1958年6月,白石元水库建成后,县人事科又任命我为白石元水库管理所副所长。

1958年元月,县委三令五申,号召县属所有闲散劳力及没有工作的家庭回农村参加生产,当时我以一个共产党员和领导干部身份应起带头作用,再三动员贤妻带着儿女回农村来了,这样一来,造成家庭生活长期处于贫困态度,58年大跃进时,把家中原有房屋全部拆掉,贤妻带着5个小孩,既无劳力,又无房屋住宿,连同继母8口之家,全靠我每月40元工资,粮食都是吃最低水平,这困难是难以克服的,妻儿子女哀怨百出,贤妻怨恨至死矣,特别是后来我曾写了很多报告,还找到不少旁证,至今还不能得到政策的落实,这使我于心有愧,忧虑至今,无颜见贤妻,对不起子孙后代。

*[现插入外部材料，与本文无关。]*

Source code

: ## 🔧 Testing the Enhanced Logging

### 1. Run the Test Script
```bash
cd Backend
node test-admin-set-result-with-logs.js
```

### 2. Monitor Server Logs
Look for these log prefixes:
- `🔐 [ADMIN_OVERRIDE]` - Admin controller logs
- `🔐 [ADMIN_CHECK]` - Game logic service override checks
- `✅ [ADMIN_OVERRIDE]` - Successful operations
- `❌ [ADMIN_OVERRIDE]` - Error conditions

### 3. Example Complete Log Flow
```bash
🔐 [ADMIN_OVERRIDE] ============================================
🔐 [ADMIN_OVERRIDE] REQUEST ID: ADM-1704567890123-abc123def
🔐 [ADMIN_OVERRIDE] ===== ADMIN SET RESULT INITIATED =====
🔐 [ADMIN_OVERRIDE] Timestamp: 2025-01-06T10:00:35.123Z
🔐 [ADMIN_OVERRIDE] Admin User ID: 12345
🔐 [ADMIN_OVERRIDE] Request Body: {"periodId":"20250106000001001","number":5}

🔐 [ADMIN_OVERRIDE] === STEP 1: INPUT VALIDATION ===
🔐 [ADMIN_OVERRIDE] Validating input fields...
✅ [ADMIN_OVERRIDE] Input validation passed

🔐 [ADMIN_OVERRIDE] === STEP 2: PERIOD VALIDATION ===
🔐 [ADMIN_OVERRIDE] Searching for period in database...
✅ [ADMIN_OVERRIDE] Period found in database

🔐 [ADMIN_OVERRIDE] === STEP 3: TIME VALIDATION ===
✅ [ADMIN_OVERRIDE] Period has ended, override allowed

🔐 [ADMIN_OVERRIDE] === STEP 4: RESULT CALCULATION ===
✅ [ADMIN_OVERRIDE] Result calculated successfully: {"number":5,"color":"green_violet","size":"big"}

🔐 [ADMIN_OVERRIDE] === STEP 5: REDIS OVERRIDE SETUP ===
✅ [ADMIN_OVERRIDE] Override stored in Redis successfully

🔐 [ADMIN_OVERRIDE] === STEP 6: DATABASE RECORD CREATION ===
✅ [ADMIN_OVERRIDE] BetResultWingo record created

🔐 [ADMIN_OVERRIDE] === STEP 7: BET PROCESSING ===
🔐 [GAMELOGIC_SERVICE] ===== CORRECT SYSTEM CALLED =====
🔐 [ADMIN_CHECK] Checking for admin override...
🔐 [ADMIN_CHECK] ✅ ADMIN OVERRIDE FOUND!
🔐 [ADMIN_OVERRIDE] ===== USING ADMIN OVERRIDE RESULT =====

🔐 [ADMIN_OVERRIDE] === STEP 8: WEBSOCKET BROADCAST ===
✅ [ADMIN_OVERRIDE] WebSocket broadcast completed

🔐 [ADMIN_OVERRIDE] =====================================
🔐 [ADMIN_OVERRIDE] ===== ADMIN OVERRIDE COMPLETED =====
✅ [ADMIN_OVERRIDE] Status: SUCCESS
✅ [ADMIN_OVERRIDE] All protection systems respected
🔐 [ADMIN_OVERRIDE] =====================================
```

1950年11月,我正在省农机学校学习,忽然接到家里打来电报,说继母高氏已死,我是锥心顿足,悲痛莫及,连夜从长沙乘特快,深夜12点到达衡阳,连夜又从衡阳赶路回,天刚一亮就回到家里,看到此情此景,悲哀万分,忆继母一生,最可歌可泣,继母对我欲如亲生,母子之情,恩情很深。当时正是吃食堂饭,我身边无钱无粮,有钱也买不到物品,只好草草率率把晚母的丧事办了,母子之情,日久天长,这次我没很好的孝敬晚母,至今长产感到心里不安,黄泉之下,还要请罪于我那慈祥的晚母娘。同时家里死去了丫头和月秋两个可爱的小女孩,家里真是惨不忍睹。

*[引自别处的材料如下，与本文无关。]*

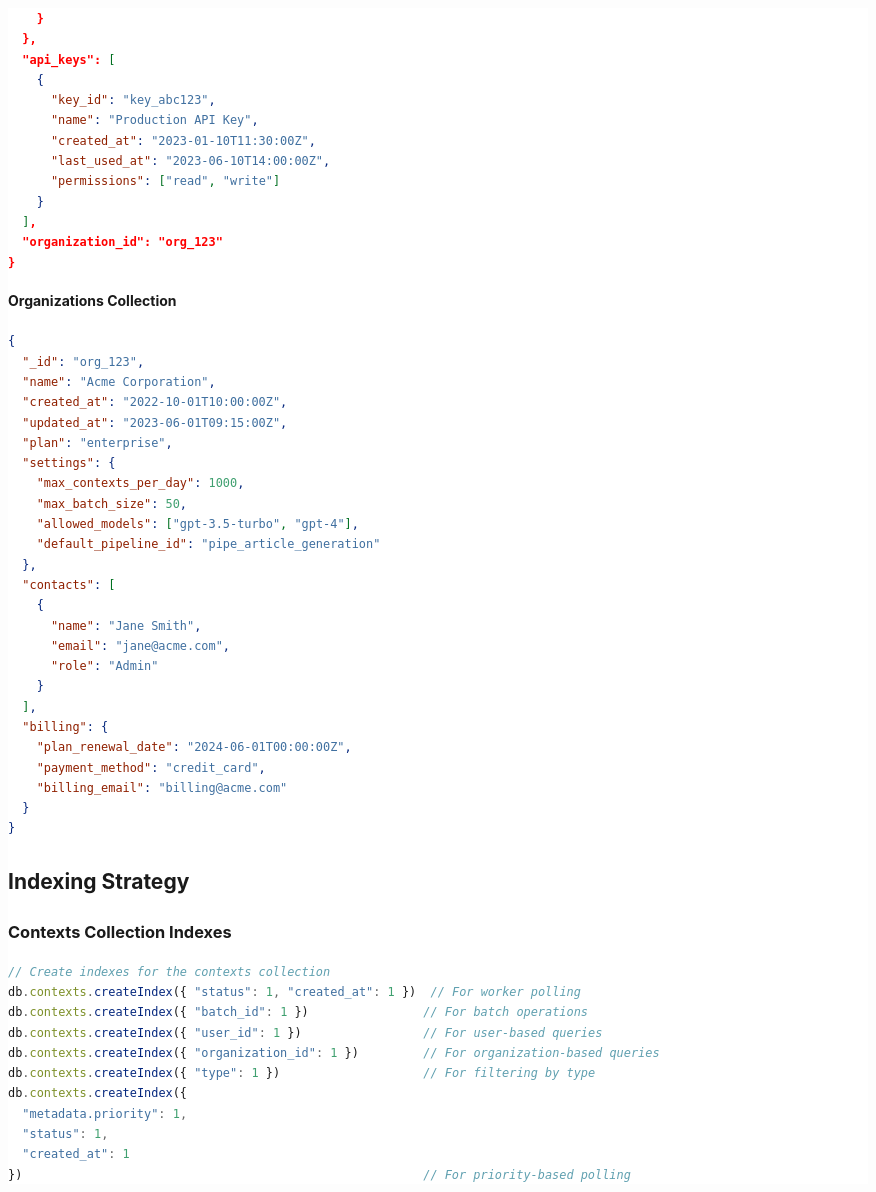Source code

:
 ```json
    }
  },
  "api_keys": [
    {
      "key_id": "key_abc123",
      "name": "Production API Key",
      "created_at": "2023-01-10T11:30:00Z",
      "last_used_at": "2023-06-10T14:00:00Z",
      "permissions": ["read", "write"]
    }
  ],
  "organization_id": "org_123"
}
```

#### Organizations Collection

```json
{
  "_id": "org_123",
  "name": "Acme Corporation",
  "created_at": "2022-10-01T10:00:00Z",
  "updated_at": "2023-06-01T09:15:00Z",
  "plan": "enterprise",
  "settings": {
    "max_contexts_per_day": 1000,
    "max_batch_size": 50,
    "allowed_models": ["gpt-3.5-turbo", "gpt-4"],
    "default_pipeline_id": "pipe_article_generation"
  },
  "contacts": [
    {
      "name": "Jane Smith",
      "email": "jane@acme.com",
      "role": "Admin"
    }
  ],
  "billing": {
    "plan_renewal_date": "2024-06-01T00:00:00Z",
    "payment_method": "credit_card",
    "billing_email": "billing@acme.com"
  }
}
```

## Indexing Strategy

### Contexts Collection Indexes

```javascript
// Create indexes for the contexts collection
db.contexts.createIndex({ "status": 1, "created_at": 1 })  // For worker polling
db.contexts.createIndex({ "batch_id": 1 })                // For batch operations
db.contexts.createIndex({ "user_id": 1 })                 // For user-based queries
db.contexts.createIndex({ "organization_id": 1 })         // For organization-based queries
db.contexts.createIndex({ "type": 1 })                    // For filtering by type
db.contexts.createIndex({ 
  "metadata.priority": 1, 
  "status": 1, 
  "created_at": 1 
})                                                        // For priority-based polling
```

1962年7月,生男余建辉,这时严重缺房,58年房子被拆掉后,先后曾搬家5次,最后搬到唐祖堂坳上饲养场,周围都被拆光,单存我住几间,风吹雨打,随时都有倒塌的危险。在此紧迫的情况下,显示放砖加固,还是不行,只要搬回原地,在那无钱无粮无材料的情况下,只好架起一个临时棚子,暂时安身。为了家庭房子和生活,既不能影响工作,我又发挥解放前那种吃大苦耐大劳,勤俭节约精神,把在工作时的每一份钱,每一刻时间都节约下来,回到家里夜以继日的搬砖搬瓦,挑地基和石头,能买到一根树的钱就买一根树,日积月累,日夜奔波,于1967年完全没有请人,是由我和贤妻双手亲自建立起现在这几间房子,为了生活房子,我曾熬过了多少不眠之夜,下晚班后赶回来,清早还要赶到单位去上班,走了多少里夜路,流了多少血和汗,为老房子和生活,我是克勤克俭,克己为公为儿孙,曾经过苦日子时,我在单位每次打牙祭有肉有鱼好菜或丐食,我都省着不吃,暗地用罐子乘着,连夜送回家给儿女吃。特别是治忠这孩子,因为我是一子承五,当时我家里只有他一个男孩,9年后才生建辉,我是望他承宗接代,所以对他特别器重。生怕他受饿,不得成人。为了妻儿不受冻饿,我是到处借钱借粮,绞劲脑汁想办法,才得以保全家里任等生命。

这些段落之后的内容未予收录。